While many couples rejoiced in San Francisco’s City Hall on Valentine’s Day after having their marriage recognized by the state, several same-sex couples were hauled away in zip ties by the San Francisco Police Department for pursuing that same rite of passage.
Every year, for the past 13 years, same-sex couples have marched into the San Francisco County Clerk’s office in City Hall requesting a marriage license as part of Freedom to Marry Week. When the couples are denied that right, they stay put as an act of civil disobedience — only leaving when they are taken away by the authorities.
This year, a group of same-sex couples occupied the office for under 30 minutes. Scenarios like this played out in twenty other cities around the country, pointing out the discrepencies that the United States has made in limiting the rights of people in the LGBTQ community.
Stuart Gaffney, media director of Marriage Equality USA, planned the action in partnership with GetEQUAL, an organization that helps promote legal and social equality within the LGBTQ community.
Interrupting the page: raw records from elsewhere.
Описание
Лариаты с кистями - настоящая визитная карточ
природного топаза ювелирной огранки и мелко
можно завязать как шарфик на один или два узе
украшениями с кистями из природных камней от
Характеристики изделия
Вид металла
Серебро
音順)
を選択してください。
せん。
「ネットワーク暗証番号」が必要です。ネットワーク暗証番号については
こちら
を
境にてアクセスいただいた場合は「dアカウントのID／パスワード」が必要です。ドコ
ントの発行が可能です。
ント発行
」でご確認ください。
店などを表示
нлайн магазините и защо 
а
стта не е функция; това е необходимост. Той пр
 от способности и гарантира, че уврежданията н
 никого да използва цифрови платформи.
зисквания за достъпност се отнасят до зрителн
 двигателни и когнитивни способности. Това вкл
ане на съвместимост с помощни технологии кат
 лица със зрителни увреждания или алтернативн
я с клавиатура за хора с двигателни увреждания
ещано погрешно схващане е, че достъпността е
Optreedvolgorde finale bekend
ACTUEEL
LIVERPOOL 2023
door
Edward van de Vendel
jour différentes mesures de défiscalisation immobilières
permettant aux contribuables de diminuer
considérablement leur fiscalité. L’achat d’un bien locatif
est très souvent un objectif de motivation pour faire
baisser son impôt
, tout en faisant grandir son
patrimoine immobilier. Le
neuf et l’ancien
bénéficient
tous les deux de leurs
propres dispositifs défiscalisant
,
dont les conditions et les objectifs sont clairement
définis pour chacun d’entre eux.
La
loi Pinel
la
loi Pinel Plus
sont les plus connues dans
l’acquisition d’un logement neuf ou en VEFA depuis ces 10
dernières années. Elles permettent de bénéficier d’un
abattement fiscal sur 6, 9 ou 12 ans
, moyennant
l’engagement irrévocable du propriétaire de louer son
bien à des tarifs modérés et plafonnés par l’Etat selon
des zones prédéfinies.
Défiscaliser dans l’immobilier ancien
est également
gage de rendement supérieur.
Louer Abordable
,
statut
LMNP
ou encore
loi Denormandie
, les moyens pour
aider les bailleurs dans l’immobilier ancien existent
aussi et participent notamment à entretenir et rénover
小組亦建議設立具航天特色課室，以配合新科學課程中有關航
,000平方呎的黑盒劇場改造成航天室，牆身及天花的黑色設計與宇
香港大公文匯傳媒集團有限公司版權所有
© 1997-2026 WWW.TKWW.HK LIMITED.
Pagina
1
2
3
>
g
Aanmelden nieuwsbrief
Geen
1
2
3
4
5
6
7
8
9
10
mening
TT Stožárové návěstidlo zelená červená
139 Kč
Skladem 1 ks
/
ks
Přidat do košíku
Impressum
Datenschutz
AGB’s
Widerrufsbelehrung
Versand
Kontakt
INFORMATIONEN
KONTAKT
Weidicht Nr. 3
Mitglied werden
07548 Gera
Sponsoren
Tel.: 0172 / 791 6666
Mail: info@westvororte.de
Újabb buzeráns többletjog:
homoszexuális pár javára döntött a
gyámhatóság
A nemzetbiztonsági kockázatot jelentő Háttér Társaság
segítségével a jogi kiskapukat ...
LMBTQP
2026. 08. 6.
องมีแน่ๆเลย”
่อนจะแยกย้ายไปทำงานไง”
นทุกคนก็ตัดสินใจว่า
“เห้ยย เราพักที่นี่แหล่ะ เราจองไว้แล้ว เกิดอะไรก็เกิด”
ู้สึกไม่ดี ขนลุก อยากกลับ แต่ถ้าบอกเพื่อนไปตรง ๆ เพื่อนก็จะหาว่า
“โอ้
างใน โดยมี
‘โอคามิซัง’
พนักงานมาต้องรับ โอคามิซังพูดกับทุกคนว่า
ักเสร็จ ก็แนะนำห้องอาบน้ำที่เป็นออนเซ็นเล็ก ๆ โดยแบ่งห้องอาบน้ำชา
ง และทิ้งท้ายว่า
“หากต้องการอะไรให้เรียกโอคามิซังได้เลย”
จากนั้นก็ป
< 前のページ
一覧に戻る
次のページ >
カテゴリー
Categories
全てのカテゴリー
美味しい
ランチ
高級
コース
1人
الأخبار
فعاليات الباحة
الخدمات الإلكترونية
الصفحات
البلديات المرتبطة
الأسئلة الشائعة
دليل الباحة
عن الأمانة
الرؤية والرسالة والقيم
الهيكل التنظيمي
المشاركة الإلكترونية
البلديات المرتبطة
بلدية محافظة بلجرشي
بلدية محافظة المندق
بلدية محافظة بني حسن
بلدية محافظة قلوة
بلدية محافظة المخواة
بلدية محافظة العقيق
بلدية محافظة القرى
GetEQUAL believes the event gets people to take notice of restrictive state marriage laws.
“It’s about the problem being made visible to others,” Gaffney said. “Even though opposite-sex couples are in the midst of their wedding day, they take notice of what’s happening and that’s important.”
David Campos, district 9 supervisor, finds that breaking the law is sometimes necessary to prove a point.
“We as LGBT people are fighting for the simple principle that we have equality under the law,” Campos said. “It’s important that San Francisco continues to lead the way—sometimes that envelope needs to be pushed.”
Frank and Joe Capley-Alfano have been together for 13 years, and have been participating in this event for the past nine. They were one of the many same-sex couples that married legally in San Francisco in 2004, only to have their marriage invalidated by the State of California.
On top of fighting for the right to marry in the state of California, the pair have made the point to receive the same healthcare benefits that straight married couples would get.
“We fought Frank’s union for five and a half years to extend healthcare coverage to cover the both of us,” Joe Capley-Alfano said.
In addition to the act of civil disobedience that occurred at city hall, California Assemblyman Phil Ting also announced that he would be putting forward legislation that would extend tax relief to workers with same-sex partners to lessen the blow of the federal tax that is put on their health benefits. SF Appeal estimates that same-sex couples are charged $540 each year for that federal tax.
This year, the protest comes at a time when statutes saying that same-sex couples can’t marry may be overturned. The U.S. Supreme Court will hear arguments March 26 against Proposition 8, California’s same-sex marriage ban.
Therese Stewart, chief deputy city attorney, hopes that by this time next year the LGBTQ community will have bigger fish to fry — such as fighting for the validation and rights of transgendered individuals.
“I am also hoping that this time next year that we will have a supreme court that will recognize that same sex couples are not so different,” Stewart said.